Work item - Could you reproduce every line of text in the records below word for word, leaving the pictures out of your answer?

Supplied information below:

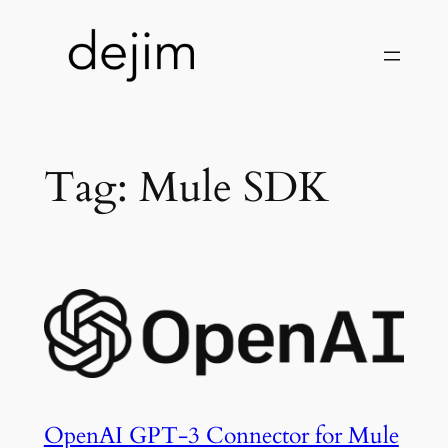
Skip
to
content
Tag:
Mule SDK
OpenAI GPT-3 Connector for Mule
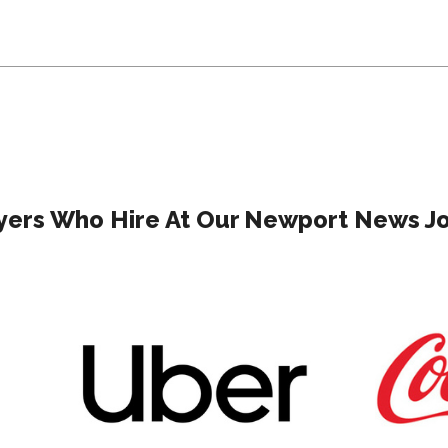
ers Who Hire At Our Newport News Jo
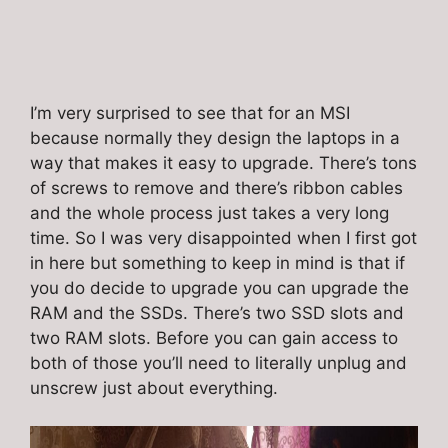
I’m very surprised to see that for an MSI
because normally they design the laptops in a
way that makes it easy to upgrade. There’s tons
of screws to remove and there’s ribbon cables
and the whole process just takes a very long
time. So I was very disappointed when I first got
in here but something to keep in mind is that if
you do decide to upgrade you can upgrade the
RAM and the SSDs. There’s two SSD slots and
two RAM slots. Before you can gain access to
both of those you’ll need to literally unplug and
unscrew just about everything.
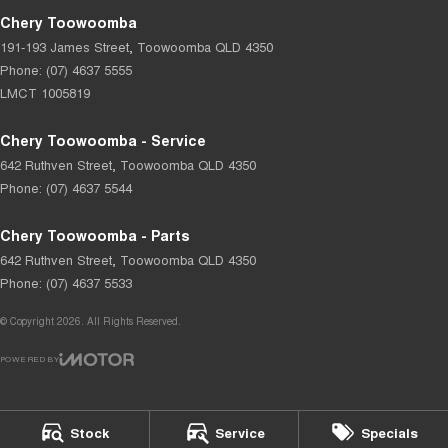
Chery Toowoomba
191-193 James Street
,
Toowoomba
QLD
4350
Phone:
(07) 4637 5555
LMCT 1005819
Chery Toowoomba - Service
642 Ruthven Street
,
Toowoomba
QLD
4350
Phone:
(07) 4637 5544
Chery Toowoomba - Parts
642 Ruthven Street
,
Toowoomba
QLD
4350
Phone:
(07) 4637 5533
© Copyright
2026
. All Rights Reserved.
POWERED BY
CMS Login
Visit iMotor
Stock
Service
Specials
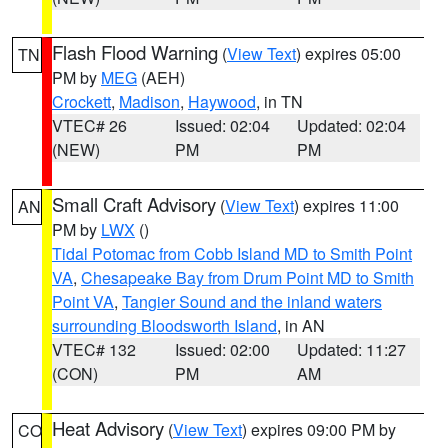
Flash Flood Warning
(
View Text
) expires 05:00
TN
PM by
MEG
(AEH)
Crockett
,
Madison
,
Haywood
, in TN
VTEC# 26
Issued: 02:04
Updated: 02:04
(NEW)
PM
PM
Small Craft Advisory
(
View Text
) expires 11:00
AN
PM by
LWX
()
Tidal Potomac from Cobb Island MD to Smith Point
VA
,
Chesapeake Bay from Drum Point MD to Smith
Point VA
,
Tangier Sound and the inland waters
surrounding Bloodsworth Island
, in AN
VTEC# 132
Issued: 02:00
Updated: 11:27
(CON)
PM
AM
Heat Advisory
(
View Text
) expires 09:00 PM by
CO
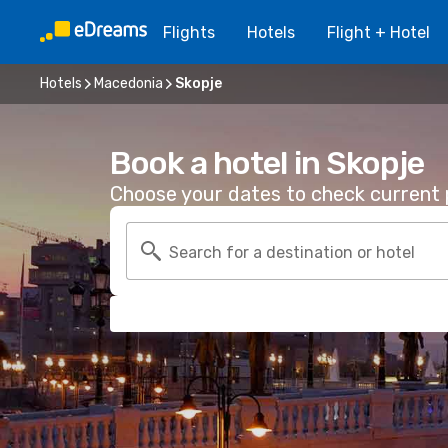
Flights
Hotels
Flight + Hotel
Hotels
Macedonia
Skopje
Book a hotel in Skopje
Choose your dates to check current p
Search for a destination or hotel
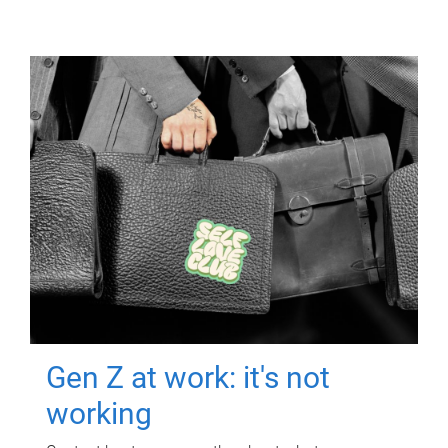
Gen Z at work: it's not
working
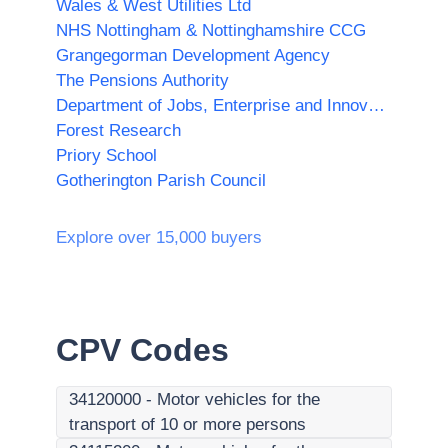
Wales & West Utilities Ltd
NHS Nottingham & Nottinghamshire CCG
Grangegorman Development Agency
The Pensions Authority
Department of Jobs, Enterprise and Innovation
Forest Research
Priory School
Gotherington Parish Council
Explore over 15,000 buyers
CPV Codes
34120000
-
Motor vehicles for the
transport of 10 or more persons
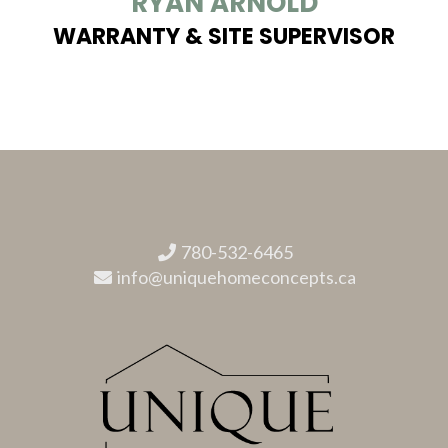
RYAN ARNOLD
WARRANTY & SITE SUPERVISOR
780-532-6465
info@uniquehomeconcepts.ca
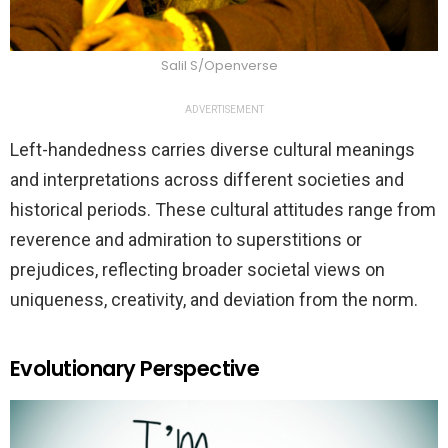
Salil S/Openverse
ADVERTISEMENT
Left-handedness carries diverse cultural meanings
and interpretations across different societies and
historical periods. These cultural attitudes range from
reverence and admiration to superstitions or
prejudices, reflecting broader societal views on
uniqueness, creativity, and deviation from the norm.
Evolutionary Perspective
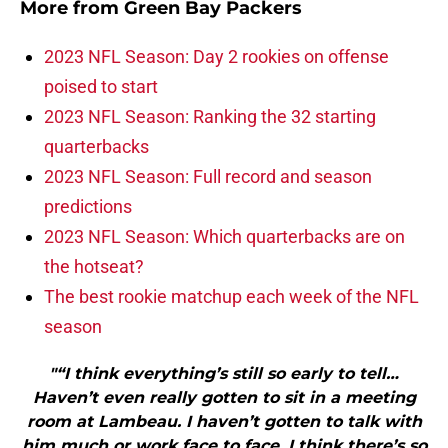
More from
Green Bay Packers
2023 NFL Season: Day 2 rookies on offense
poised to start
2023 NFL Season: Ranking the 32 starting
quarterbacks
2023 NFL Season: Full record and season
predictions
2023 NFL Season: Which quarterbacks are on
the hotseat?
The best rookie matchup each week of the NFL
season
"“I think everything’s still so early to tell…
Haven’t even really gotten to sit in a meeting
room at Lambeau. I haven’t gotten to talk with
him much or work face to face. I think there’s so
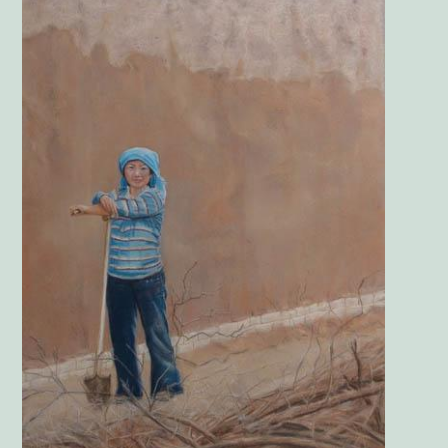
Image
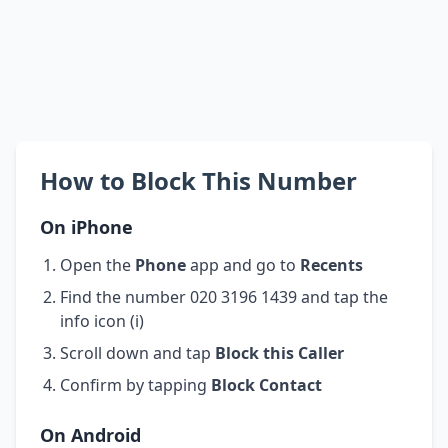
How to Block This Number
On iPhone
Open the
Phone
app and go to
Recents
Find the number 020 3196 1439 and tap the
info icon (i)
Scroll down and tap
Block this Caller
Confirm by tapping
Block Contact
On Android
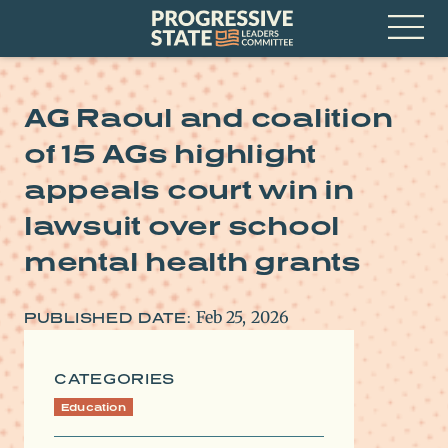
Skip
Progressive
to
State
content
Leaders
Open
Committee
Menu
AG Raoul and coalition
of 15 AGs highlight
appeals court win in
lawsuit over school
mental health grants
Feb 25, 2026
PUBLISHED DATE:
CATEGORIES
Education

End of Supplied information.

Answer section -
Skip
to
content
Tag:
Mule SDK
OpenAI GPT-3 Connector for Mule
ers Who Hire At Our Newport News Jo
I’m very surprised to see that for an MSI
because normally they design the laptops in a
way that makes it easy to upgrade. There’s tons
of screws to remove and there’s ribbon cables
and the whole process just takes a very long
time. So I was very disappointed when I first got
in here but something to keep in mind is that if
you do decide to upgrade you can upgrade the
RAM and the SSDs. There’s two SSD slots and
two RAM slots. Before you can gain access to
both of those you’ll need to literally unplug and
unscrew just about everything.
Chery Toowoomba
191-193 James Street
,
Toowoomba
QLD
4350
Phone:
(07) 4637 5555
LMCT 1005819
Chery Toowoomba - Service
642 Ruthven Street
,
Toowoomba
QLD
4350
Phone:
(07) 4637 5544
Chery Toowoomba - Parts
642 Ruthven Street
,
Toowoomba
QLD
4350
Phone:
(07) 4637 5533
© Copyright
2026
. All Rights Reserved.
POWERED BY
CMS Login
Visit iMotor
Stock
Service
Specials
Flash Flood Warning
(
View Text
) expires 05:00
TN
PM by
MEG
(AEH)
Crockett
,
Madison
,
Haywood
, in TN
VTEC# 26
Issued: 02:04
Updated: 02:04
(NEW)
PM
PM
Small Craft Advisory
(
View Text
) expires 11:00
AN
PM by
LWX
()
Tidal Potomac from Cobb Island MD to Smith Point
VA
,
Chesapeake Bay from Drum Point MD to Smith
Point VA
,
Tangier Sound and the inland waters
surrounding Bloodsworth Island
, in AN
VTEC# 132
Issued: 02:00
Updated: 11:27
(CON)
PM
AM
Heat Advisory
(
View Text
) expires 09:00 PM by
CO
Flights
Hotels
Flight + Hotel
Hotels
Macedonia
Skopje
Book a hotel in Skopje
Choose your dates to check current p
Search for a destination or hotel
Gen Z at work: it's not
working
Wales & West Utilities Ltd
NHS Nottingham & Nottinghamshire CCG
Grangegorman Development Agency
The Pensions Authority
Department of Jobs, Enterprise and Innovation
Forest Research
Priory School
Gotherington Parish Council
Explore over 15,000 buyers
CPV Codes
34120000
-
Motor vehicles for the
transport of 10 or more persons
RYAN ARNOLD
WARRANTY & SITE SUPERVISOR
780-532-6465
info@uniquehomeconcepts.ca
Salil S/Openverse
ADVERTISEMENT
Left-handedness carries diverse cultural meanings
and interpretations across different societies and
historical periods. These cultural attitudes range from
reverence and admiration to superstitions or
prejudices, reflecting broader societal views on
uniqueness, creativity, and deviation from the norm.
Evolutionary Perspective
More from
Green Bay Packers
2023 NFL Season: Day 2 rookies on offense
poised to start
2023 NFL Season: Ranking the 32 starting
quarterbacks
2023 NFL Season: Full record and season
predictions
2023 NFL Season: Which quarterbacks are on
the hotseat?
The best rookie matchup each week of the NFL
season
"“I think everything’s still so early to tell…
Haven’t even really gotten to sit in a meeting
room at Lambeau. I haven’t gotten to talk with
him much or work face to face. I think there’s so
Image
How to Block This Number
On iPhone
Open the
Phone
app and go to
Recents
Find the number 020 3196 1439 and tap the
info icon (i)
Scroll down and tap
Block this Caller
Confirm by tapping
Block Contact
On Android
Skip
Progressive
to
State
content
Leaders
Open
Committee
Menu
AG Raoul and coalition
of 15 AGs highlight
appeals court win in
lawsuit over school
mental health grants
Feb 25, 2026
PUBLISHED DATE:
CATEGORIES
Education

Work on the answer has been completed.